What to work on:
Count the lines of the material below that contain the string "working", treating uppercase and lowercase as different. Reply with the number only.

#### Supplied material ####

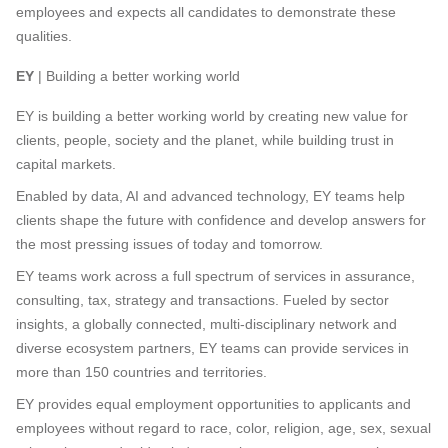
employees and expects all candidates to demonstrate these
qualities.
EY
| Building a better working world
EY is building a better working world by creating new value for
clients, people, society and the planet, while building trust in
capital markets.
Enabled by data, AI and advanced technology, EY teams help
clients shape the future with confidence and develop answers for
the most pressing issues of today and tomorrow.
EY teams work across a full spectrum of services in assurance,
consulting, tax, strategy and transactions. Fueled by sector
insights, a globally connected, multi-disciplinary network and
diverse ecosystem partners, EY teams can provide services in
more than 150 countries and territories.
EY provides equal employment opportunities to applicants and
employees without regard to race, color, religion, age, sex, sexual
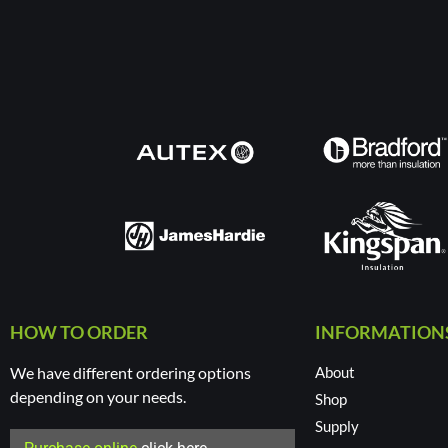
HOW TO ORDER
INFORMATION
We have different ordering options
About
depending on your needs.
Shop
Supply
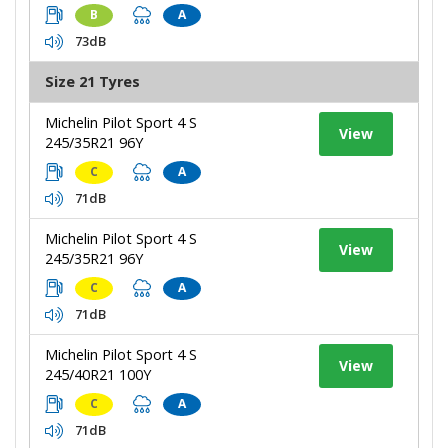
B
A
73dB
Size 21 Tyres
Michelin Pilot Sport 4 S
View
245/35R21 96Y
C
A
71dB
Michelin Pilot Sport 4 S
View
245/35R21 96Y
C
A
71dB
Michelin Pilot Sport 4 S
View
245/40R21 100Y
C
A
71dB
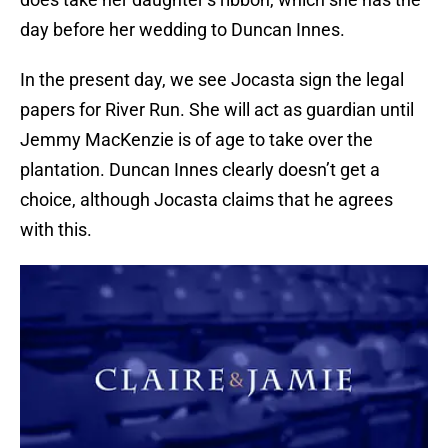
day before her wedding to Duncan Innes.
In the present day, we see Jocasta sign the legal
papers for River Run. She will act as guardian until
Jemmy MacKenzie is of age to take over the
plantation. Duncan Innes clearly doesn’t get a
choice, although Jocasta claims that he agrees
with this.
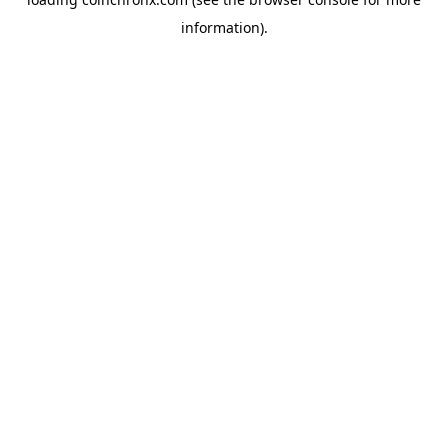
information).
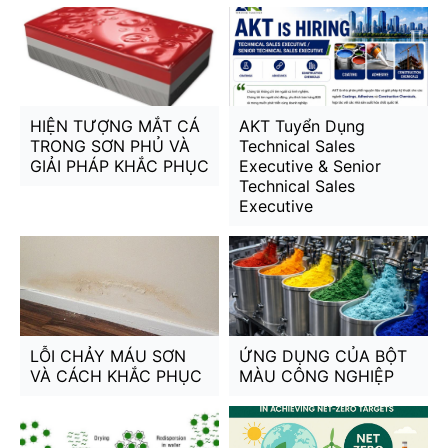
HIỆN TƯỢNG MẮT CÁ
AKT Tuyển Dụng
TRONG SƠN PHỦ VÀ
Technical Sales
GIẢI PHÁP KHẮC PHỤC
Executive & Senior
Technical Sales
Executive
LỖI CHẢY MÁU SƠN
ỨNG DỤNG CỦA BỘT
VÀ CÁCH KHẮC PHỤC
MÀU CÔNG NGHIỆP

####

Reply:
2